I threw away everything that reminded me of him. It wasn’t much – in three years, he’d never bought me a birthday card or Christmas present. He always had the nicest I could afford, but I never even got flowers or a card.

Eventually, I told him that I was pregnant. He wanted proof; I gave it to him. Then I miscarried.

I called him, not sure what else to do. I figured it affected him, too. His response? “Deal with it by yourself, you’re not my problem anymore.”

I had bruises for weeks. The cops did nothing. When I went to collect the last of my belongings from the house, the new girlfriend was in his bed, and she bitched me out. We live in a small community; he runs his mouth every chance he gets: it’s my fault my roommate’s kids hate him; I tried to stab him to death (completely false); I stole the dog (I paid six hundred dollars for that dog and had him before we got together); I left him unexpectedly for someone else. There are a billion lies circulating that I have to deal with. He attacks anyone who knows me out of nowhere.

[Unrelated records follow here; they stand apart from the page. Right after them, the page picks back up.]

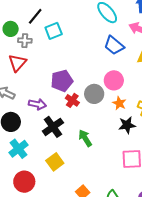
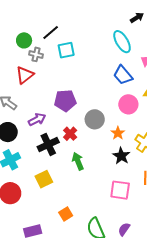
pink circle: (114, 80) -> (128, 104), moved
red cross: (72, 100) -> (70, 134), moved
purple arrow: (37, 104) -> (37, 119), turned -48
black star: (127, 125) -> (121, 156), turned 30

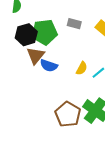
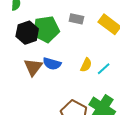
brown triangle: (36, 55) -> (33, 67), moved

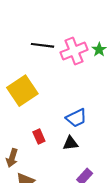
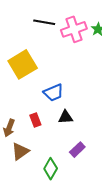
blue trapezoid: (76, 118) -> (53, 93), moved
red rectangle: (39, 136) -> (35, 120), moved

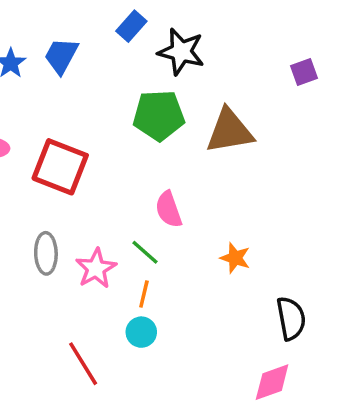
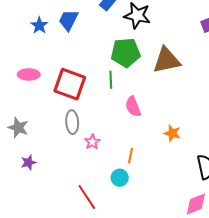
green line: (145, 252) -> (111, 80), moved, turned 48
gray ellipse: (46, 253) -> (72, 122), moved
pink star: (96, 268) -> (92, 142), size x0.7
orange line: (144, 294) -> (130, 156), moved

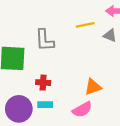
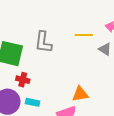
red cross: (43, 83) -> (23, 80), moved

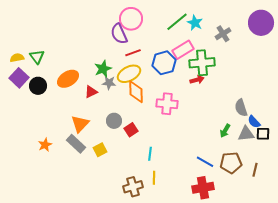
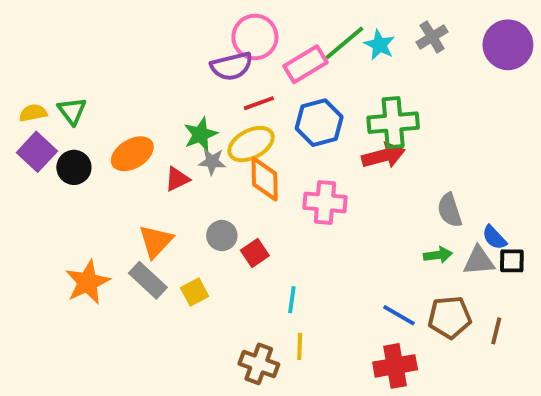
purple semicircle: (119, 34) -> (232, 66), turned -80
gray cross: (223, 34) -> (432, 37), moved
pink rectangle: (183, 50) -> (306, 64), moved
red arrow: (197, 80) -> (383, 156), size x1.5
gray semicircle: (241, 108) -> (450, 210), moved
green arrow: (225, 131) -> (438, 255), turned -128
orange star: (45, 145) -> (88, 282), size x1.6
brown cross: (133, 187) -> (259, 364), turned 36

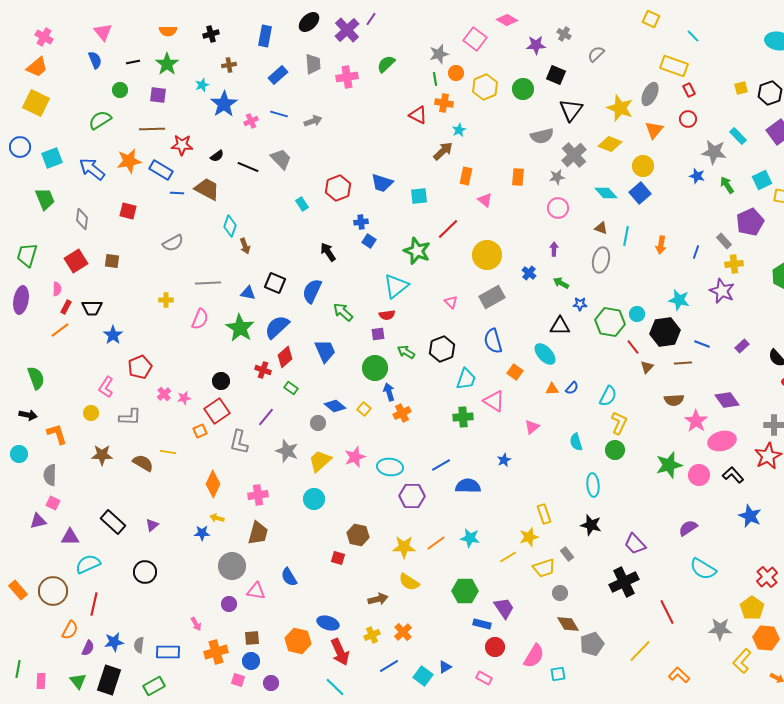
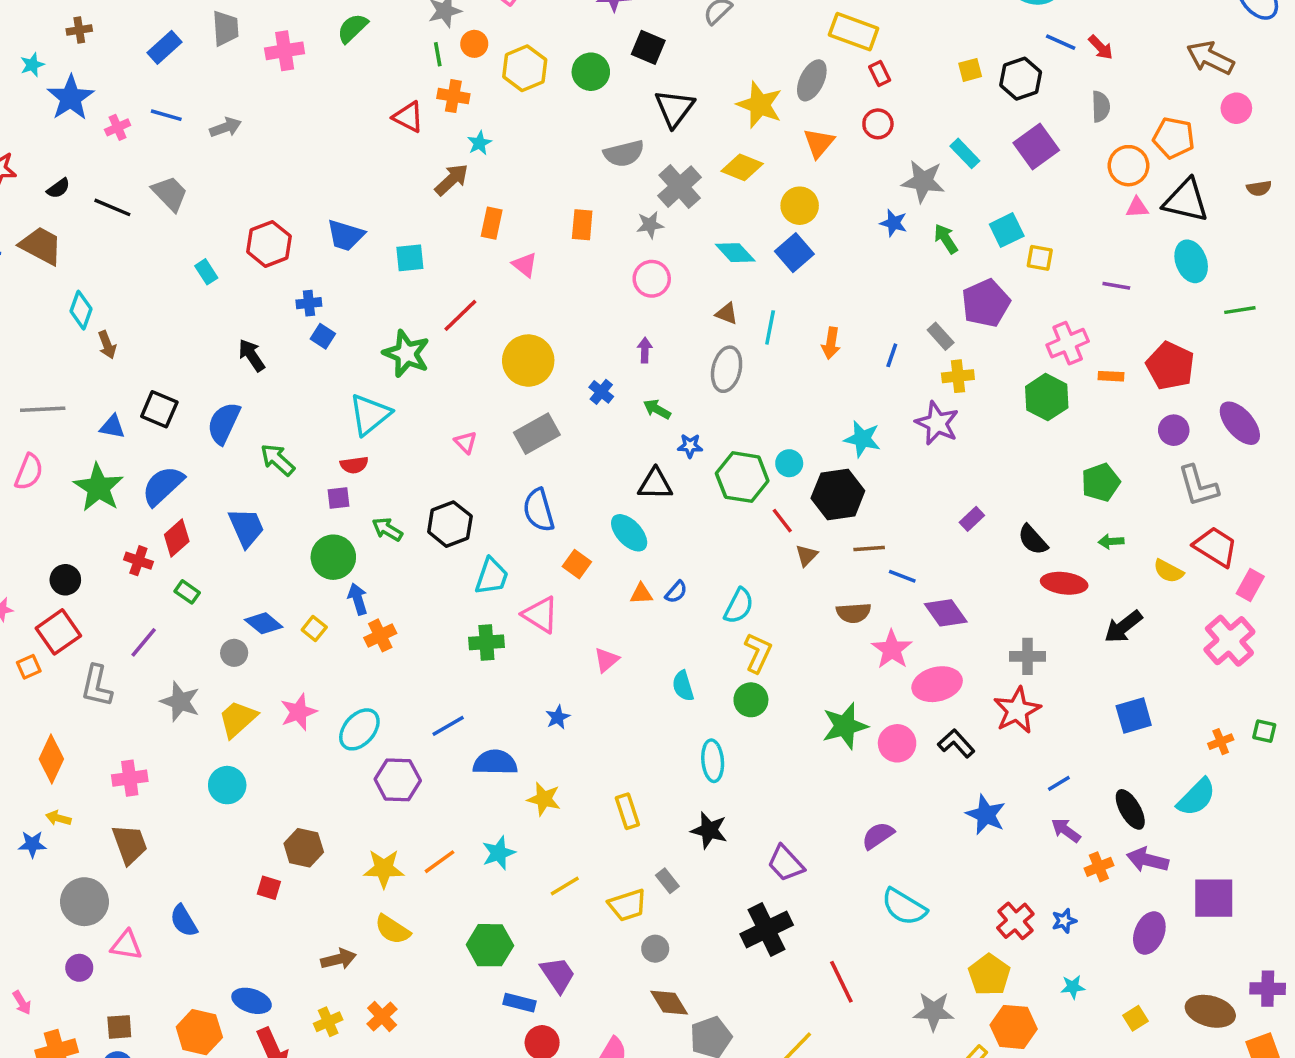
blue line: (702, 344) -> (902, 576), moved
cyan ellipse: (390, 467) -> (359, 729), turned -55
brown trapezoid: (258, 533) -> (130, 844), turned -35
yellow star: (529, 537) -> (544, 799), moved, turned 30
cyan star: (470, 538) -> (499, 853), turned -30

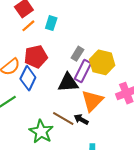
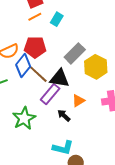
gray rectangle: (77, 54) -> (75, 53), size x1.5
purple rectangle: (83, 71) -> (50, 94), moved
orange triangle: (92, 101) -> (78, 101), size x0.6
brown line: (63, 119) -> (38, 74), moved

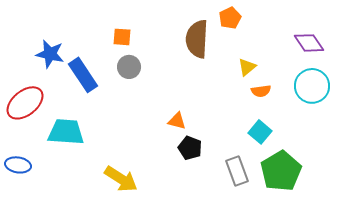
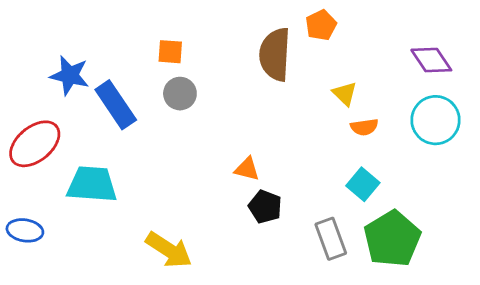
yellow triangle: (247, 67) -> (345, 94), turned -36

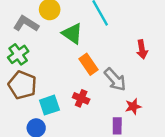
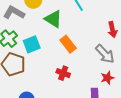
gray arrow: (115, 80) -> (105, 54), moved
cyan square: (49, 105) -> (32, 44), moved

In that moment, I seriously thought my life was over.

Now it’s been almost three months. I don’t think about him much anymore, and I can appreciate the good memories we had. The more I look back on it, though, the more I realize how many signs I ignored.

So now I’m single. I am spending time with my friends and the people who matter in my life. I’m not dating yet – but it’s by choice. I want to spend some time letting myself heal and figuring out who I am and what I want not only from my life, but also from a life with a partner. I’m learning to define what values are important to me in a significant other. There are guys in my life, but I don’t feel the need to validate myself through them. I stick with my medications. I still go to counseling. I have started attending Al-Anon meetings in my area. I’m working on saving up to move to wherever I decide I want to be. I’m living. I’m surviving.

At the end of the day, I’m only 24 years old. The last three years do not define who I am. They will always be a part of me, and I am so thankful that I was able to learn these lessons before things got any worse. Are there still days when it’s hard? Of course. But sometimes shit just happens.

I can’t take the blame for his bad behavior. My responsibility is not to apologize for him. It’s not to make excuses for him. My responsibility is to better myself and learn from this so I don’t repeat these mistakes.

I ignored the signs for far too long and thought I could love us enough for the both of us. It still ended in heartbreak. I won’t do that again.

But LORD, did it feel good pouring all the disgusting stuff from the fridge all over his favorite outfits!